■ **Instruções do exercício**:
1) Traduza para o inglês a frase "No entanto, os efeitos do café vão além da ação da cafeína.", que está no texto sobre o café.
2) No texto sobre o café, copie sem alterações o trecho que vai de "Segundo o médico" até "cortisol e adrenalina.".

Segundo o médico nutrólogo Ricardo Martins, a cafeína atua bloqueando a adenosina, substância que se acumula naturalmente no cérebro ao longo do dia e está associada à sensação de cansaço e sonolência. Com esse bloqueio, o organismo permanece em estado de alerta, favorecendo a atenção, a concentração e a disposição. O consumo da bebida também pode estimular a liberação de hormônios como cortisol e adrenalina.
No entanto, os efeitos do café vão além da ação da cafeína. De acordo com a psicóloga clínica e neuropsicóloga Iunci Pinheiro, o primeiro café do dia costuma representar um momento de autocuidado e preparação para a rotina. O ritual de preparar a bebida, sentir o aroma e segurar uma xícara quente cria uma pausa antes das atividades diárias.
A especialista destaca ainda que o olfato possui forte ligação com áreas cerebrais responsáveis pelas emoções e pelas memórias. Por isso, o cheiro do café pode despertar lembranças da infância, encontros familiares ou outros momentos marcantes, transformando a bebida em uma experiência afetiva.
O ambiente e o contexto também influenciam essa percepção. Um café compartilhado entre amigos ou apreciado em um momento de tranquilidade tende a proporcionar uma experiência diferente daquele consumido às pressas durante o expediente.
Apesar dos benefícios associados ao consumo moderado, especialistas orientam atenção ao horário da ingestão. Como os níveis de cortisol já são elevados ao despertar, esperar entre 60 e 90 minutos após acordar pode potencializar os efeitos da cafeína. Também é recomendado evitar o consumo da bebida no fim da tarde e à noite, já que a substância pode comprometer a qualidade do sono.
Para a maioria dos adultos saudáveis, entidades como a Autoridade Europeia para a Segurança dos Alimentos (EFSA) e a Administração de Alimentos e Medicamentos dos Estados Unidos (FDA) consideram seguro o consumo de até 400 miligramas de cafeína por dia, quantidade equivalente, em média, a três ou quatro xícaras de café coado. A tolerância, entretanto, varia conforme fatores como idade, metabolismo, sensibilidade individual e condições de saúde.
Quando consumido de forma equilibrada, o café pode contribuir para melhorar a atenção, a concentração, o desempenho cognitivo e reduzir a sensação de fadiga. Para os especialistas, essa combinação entre efeitos fisiológicos, memórias afetivas e rituais cotidianos ajuda a explicar por que a bebida ocupa um espaço tão importante na vida de tantas pessoas.

■ **Dados fornecidos**:
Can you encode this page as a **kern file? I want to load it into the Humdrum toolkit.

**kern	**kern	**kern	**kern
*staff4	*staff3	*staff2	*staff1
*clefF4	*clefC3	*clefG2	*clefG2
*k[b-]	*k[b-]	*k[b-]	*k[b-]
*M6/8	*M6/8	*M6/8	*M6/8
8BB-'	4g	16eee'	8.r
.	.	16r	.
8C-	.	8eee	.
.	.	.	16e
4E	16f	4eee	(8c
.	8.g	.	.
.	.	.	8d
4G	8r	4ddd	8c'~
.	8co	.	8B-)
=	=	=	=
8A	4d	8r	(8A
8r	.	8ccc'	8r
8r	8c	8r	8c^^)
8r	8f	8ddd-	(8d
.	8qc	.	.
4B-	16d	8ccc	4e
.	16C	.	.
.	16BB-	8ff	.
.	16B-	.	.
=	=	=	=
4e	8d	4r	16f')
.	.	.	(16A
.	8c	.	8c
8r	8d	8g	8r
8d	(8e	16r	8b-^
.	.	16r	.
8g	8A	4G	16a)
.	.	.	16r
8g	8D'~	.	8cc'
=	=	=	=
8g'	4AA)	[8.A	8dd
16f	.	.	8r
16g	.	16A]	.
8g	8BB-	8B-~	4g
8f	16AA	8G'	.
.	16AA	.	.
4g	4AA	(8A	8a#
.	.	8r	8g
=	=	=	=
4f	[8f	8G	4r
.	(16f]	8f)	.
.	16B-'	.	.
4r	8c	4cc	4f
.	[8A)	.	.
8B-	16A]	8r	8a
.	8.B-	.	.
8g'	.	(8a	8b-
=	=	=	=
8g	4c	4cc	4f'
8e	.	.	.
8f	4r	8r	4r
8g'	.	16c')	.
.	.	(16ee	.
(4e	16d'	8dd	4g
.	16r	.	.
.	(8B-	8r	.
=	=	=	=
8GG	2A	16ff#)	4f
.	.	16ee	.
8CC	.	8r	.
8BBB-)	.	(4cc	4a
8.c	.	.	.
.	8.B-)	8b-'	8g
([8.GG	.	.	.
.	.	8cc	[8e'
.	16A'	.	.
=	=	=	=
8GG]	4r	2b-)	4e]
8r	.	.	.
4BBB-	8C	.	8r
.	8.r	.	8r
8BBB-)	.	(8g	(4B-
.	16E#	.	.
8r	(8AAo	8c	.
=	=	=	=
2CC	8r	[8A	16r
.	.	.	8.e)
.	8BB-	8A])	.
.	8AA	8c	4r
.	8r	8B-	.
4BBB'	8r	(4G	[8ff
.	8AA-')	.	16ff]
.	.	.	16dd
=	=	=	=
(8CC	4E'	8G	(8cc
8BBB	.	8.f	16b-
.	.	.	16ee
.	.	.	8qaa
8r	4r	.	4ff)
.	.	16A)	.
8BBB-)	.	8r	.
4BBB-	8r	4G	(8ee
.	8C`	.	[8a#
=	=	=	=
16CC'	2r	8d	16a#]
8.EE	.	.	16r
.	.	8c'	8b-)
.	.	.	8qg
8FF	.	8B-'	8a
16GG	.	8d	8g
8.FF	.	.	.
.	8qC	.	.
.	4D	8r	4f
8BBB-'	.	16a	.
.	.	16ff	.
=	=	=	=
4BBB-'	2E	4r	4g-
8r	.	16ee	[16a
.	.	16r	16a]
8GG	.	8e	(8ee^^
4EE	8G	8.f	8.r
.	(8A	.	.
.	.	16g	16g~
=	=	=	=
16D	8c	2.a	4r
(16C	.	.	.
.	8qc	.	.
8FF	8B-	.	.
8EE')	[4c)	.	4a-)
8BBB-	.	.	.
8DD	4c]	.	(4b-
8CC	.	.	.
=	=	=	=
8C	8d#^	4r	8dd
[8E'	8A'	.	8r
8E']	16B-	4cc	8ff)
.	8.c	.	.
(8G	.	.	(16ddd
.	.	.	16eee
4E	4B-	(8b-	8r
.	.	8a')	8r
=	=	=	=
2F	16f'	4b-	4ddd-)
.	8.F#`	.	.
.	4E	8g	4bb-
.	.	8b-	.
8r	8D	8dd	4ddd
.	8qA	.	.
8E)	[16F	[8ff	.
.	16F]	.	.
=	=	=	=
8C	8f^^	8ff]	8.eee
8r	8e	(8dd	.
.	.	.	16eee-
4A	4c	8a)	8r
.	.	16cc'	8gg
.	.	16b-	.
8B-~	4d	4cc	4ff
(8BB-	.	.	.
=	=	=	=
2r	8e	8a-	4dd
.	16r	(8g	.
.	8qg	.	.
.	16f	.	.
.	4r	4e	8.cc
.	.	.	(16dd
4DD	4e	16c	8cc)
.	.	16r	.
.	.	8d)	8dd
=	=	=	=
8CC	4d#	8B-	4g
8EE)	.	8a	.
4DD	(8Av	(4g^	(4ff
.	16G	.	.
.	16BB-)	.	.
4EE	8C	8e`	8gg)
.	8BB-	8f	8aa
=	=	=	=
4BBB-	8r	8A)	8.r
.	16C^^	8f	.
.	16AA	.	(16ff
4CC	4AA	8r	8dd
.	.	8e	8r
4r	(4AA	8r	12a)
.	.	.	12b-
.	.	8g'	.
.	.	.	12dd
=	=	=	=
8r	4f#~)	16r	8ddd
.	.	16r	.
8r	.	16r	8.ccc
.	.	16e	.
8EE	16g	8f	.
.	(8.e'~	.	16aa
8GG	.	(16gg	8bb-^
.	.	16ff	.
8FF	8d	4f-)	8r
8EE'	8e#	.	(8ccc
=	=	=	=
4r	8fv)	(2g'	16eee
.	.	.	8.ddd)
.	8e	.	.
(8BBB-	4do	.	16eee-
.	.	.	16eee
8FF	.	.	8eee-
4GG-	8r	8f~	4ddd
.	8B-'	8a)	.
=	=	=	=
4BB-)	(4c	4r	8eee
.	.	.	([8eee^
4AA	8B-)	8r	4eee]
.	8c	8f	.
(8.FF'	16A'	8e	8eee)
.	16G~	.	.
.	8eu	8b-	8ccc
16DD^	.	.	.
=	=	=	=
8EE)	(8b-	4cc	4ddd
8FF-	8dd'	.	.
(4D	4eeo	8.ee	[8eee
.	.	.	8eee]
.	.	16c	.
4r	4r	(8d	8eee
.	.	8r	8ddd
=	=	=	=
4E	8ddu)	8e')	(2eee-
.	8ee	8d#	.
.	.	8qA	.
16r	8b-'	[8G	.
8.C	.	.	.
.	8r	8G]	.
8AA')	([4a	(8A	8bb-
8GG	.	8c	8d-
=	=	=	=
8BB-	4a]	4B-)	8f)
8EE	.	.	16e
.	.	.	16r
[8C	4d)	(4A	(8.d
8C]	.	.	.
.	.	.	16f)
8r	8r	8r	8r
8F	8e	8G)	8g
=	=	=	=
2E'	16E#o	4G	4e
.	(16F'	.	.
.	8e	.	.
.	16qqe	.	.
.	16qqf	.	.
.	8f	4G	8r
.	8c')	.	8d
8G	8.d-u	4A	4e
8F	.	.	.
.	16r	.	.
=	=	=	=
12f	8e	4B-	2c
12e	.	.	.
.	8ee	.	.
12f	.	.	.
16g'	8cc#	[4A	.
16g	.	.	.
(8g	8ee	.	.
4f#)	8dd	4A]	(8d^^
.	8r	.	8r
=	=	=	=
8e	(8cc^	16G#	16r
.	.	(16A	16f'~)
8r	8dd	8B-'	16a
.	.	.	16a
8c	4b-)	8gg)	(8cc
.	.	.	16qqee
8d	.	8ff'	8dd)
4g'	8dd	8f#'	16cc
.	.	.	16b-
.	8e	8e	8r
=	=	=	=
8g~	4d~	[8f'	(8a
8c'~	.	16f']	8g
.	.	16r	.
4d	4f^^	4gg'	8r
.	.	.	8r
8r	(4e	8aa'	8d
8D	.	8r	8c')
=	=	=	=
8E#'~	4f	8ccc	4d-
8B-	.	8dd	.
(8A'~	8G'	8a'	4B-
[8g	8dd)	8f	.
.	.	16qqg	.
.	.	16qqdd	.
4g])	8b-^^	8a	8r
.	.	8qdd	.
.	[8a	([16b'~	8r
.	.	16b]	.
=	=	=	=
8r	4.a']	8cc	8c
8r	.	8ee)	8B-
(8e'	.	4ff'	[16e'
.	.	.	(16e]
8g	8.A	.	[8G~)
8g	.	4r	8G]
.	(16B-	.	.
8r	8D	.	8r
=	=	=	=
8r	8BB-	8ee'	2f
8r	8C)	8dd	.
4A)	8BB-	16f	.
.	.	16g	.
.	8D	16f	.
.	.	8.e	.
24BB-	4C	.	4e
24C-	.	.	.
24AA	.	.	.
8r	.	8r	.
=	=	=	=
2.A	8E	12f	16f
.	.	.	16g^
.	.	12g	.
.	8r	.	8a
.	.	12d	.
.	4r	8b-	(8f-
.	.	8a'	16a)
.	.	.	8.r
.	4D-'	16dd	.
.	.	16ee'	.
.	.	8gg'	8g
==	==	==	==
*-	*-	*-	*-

■ **Gabarito**:
1) However, the effects of coffee go beyond the action of caffeine.

2)
Segundo o médico nutrólogo Ricardo Martins, a cafeína atua bloqueando a adenosina, substância que se acumula naturalmente no cérebro ao longo do dia e está associada à sensação de cansaço e sonolência. Com esse bloqueio, o organismo permanece em estado de alerta, favorecendo a atenção, a concentração e a disposição. O consumo da bebida também pode estimular a liberação de hormônios como cortisol e adrenalina.